Police, OHS investigators won’t be the only ones with questions
When there is a serious or fatal incident at your workplace, there is a lot you will have to do as an occupational health and safety professional. Immediate action is needed. What should you do? Who needs to know? What can you say or should you say about it? What else do you need to do? You need to be ready. Preparation is preferred over damage control. You need to develop a plan.
The goal of any critical or serious incident management plan will be to respond completely and appropriately to the incident and get operations back to normal as soon as possible. The plan will help minimize the impact of the incident and ensure the company’s obligations with respect to reporting and communication are met. It is not an easy process, but good planning will help ensure a better outcome.
After a serious incident, the first step will be to address the emergency and provide appropriate medical response. Incident reporting will be required, consistent with your company’s policy. This will include reporting to the workers’ compensation board. If the incident is deemed serious or is an obvious fatality, immediate reporting to the occupational health and safety authority (OHS) will be required. Your emergency response procedure may also require immediate communication to the senior leadership team.
Outside emergency responders will be required. Their attendance to the scene will trigger attendance by the police. The police will secure the scene and restrict access to it until they complete their investigation. If they confirm the incident was not criminal in nature, they will release the site to OHS who will begin its investigation. Access to the site will be provided after OHS completes its investigation, although you may be granted access to the site along with OHS. This will be up to the government investigators attending to the scene. Your company will then commence its incident investigation process.
Once you notify the senior leadership team, the serious incident response process should be put into action. This will include contacting the corporate legal team who should immediately contact the out-of-house legal team. Serious incidents, like fatalities, incidents resulting in employees being hospitalized, fires, floods and structural collapses are prosecutable offenses in most provinces and territories. Your out-of-house lawyer will likely want to commission a consultant to undertake a third-party investigation of the incident and hold the report under client-solicitor privilege to be used if necessary as part of the prosecution defence.
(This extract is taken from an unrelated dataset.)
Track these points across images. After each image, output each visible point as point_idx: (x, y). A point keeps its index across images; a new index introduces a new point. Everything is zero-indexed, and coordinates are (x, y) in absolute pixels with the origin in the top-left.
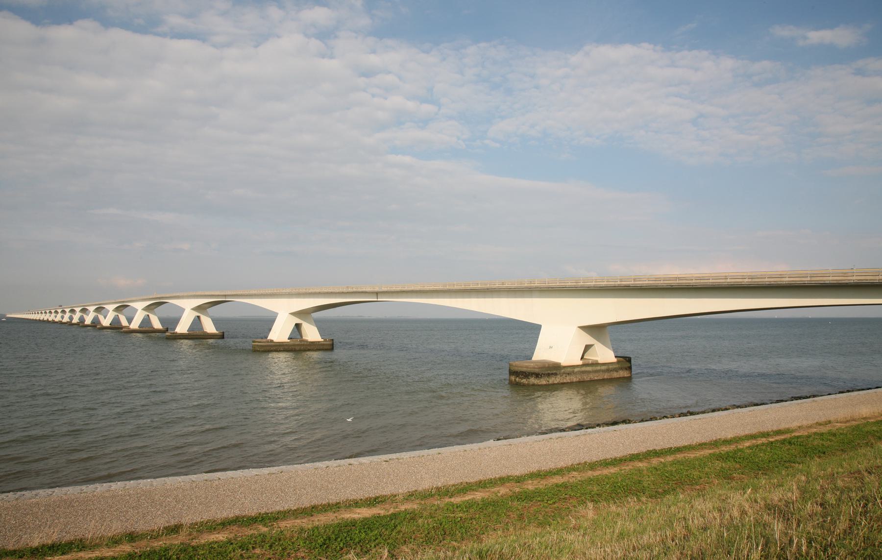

Notifying the senior leadership team should require implementation of the corporate communications plan. When serious incidents happen, the entire community knows about it almost immediately — including the media. The media has a thirst for — and right to — appropriate and timely information. The reality is that if a mechanism is not created to get them information quickly, reporting will happen anyway and will include speculation, rumour and hearsay. You should also designate one person at the company to deal with the media. Once that is decided, send an email to all employees politely telling them that they are not to speak to the media and that they should direct any media inquiries to the designated person. When it comes to media communications, you need to be proactive if you want the reporting to be accurate.
Notification and communication with the families of the employees involved in the incident will need to happen right away. Someone must call. Figure out who will have this role as part of your plan. Make sure that the person who makes the phone call is good at communicating with people. If you’re not a naturally empathetic person, have someone else call. While there is no good way to give bad news, the company needs to manage this carefully to avoid having family members respond viscerally with raw emotion and anger towards the company. As soon as the family hears from you, they will want to get to the hospital if the incident is a serious injury. In the event of a fatal incident, a personal visit with the family will be expected. Before it happens, have a plan for who will be completing this visit.
Your communication plan needs to include the entire employee group. Like the media, they need timely communication. A workplace incident may create an atmosphere of shock across the organization. Considering the psychological well-being of your employees in the wake of such trauma is important to managing morale and helping the company recover faster. A fatal incident may result in widespread feelings of anger, guilt, anxiety, fears for personal safety and the need to find someone to blame. Unfortunately for most companies, production can’t stop to allow employees to properly grieve. However, employees close to a fatal incident will require access to short-term counselling services. It will be difficult to predict who else will be most negatively impacted by this type of event, so support and counselling may be required for a broader group of employees. Conduct a supervisor meeting to gauge their responses, get some feedback about how employees are feeling and determine if more specific help is needed. Critical incident stress management may require outside help.
The sad reality is that having a serious incident at work is more likely than you think. Five employees die on Canadian work sites every day. A fatal incident at work will have far-reaching consequences on employee morale, production and the bottom-line. With proper planning, the financial, emotional and logistical fallout from sudden, serious workplace incidents can be minimized.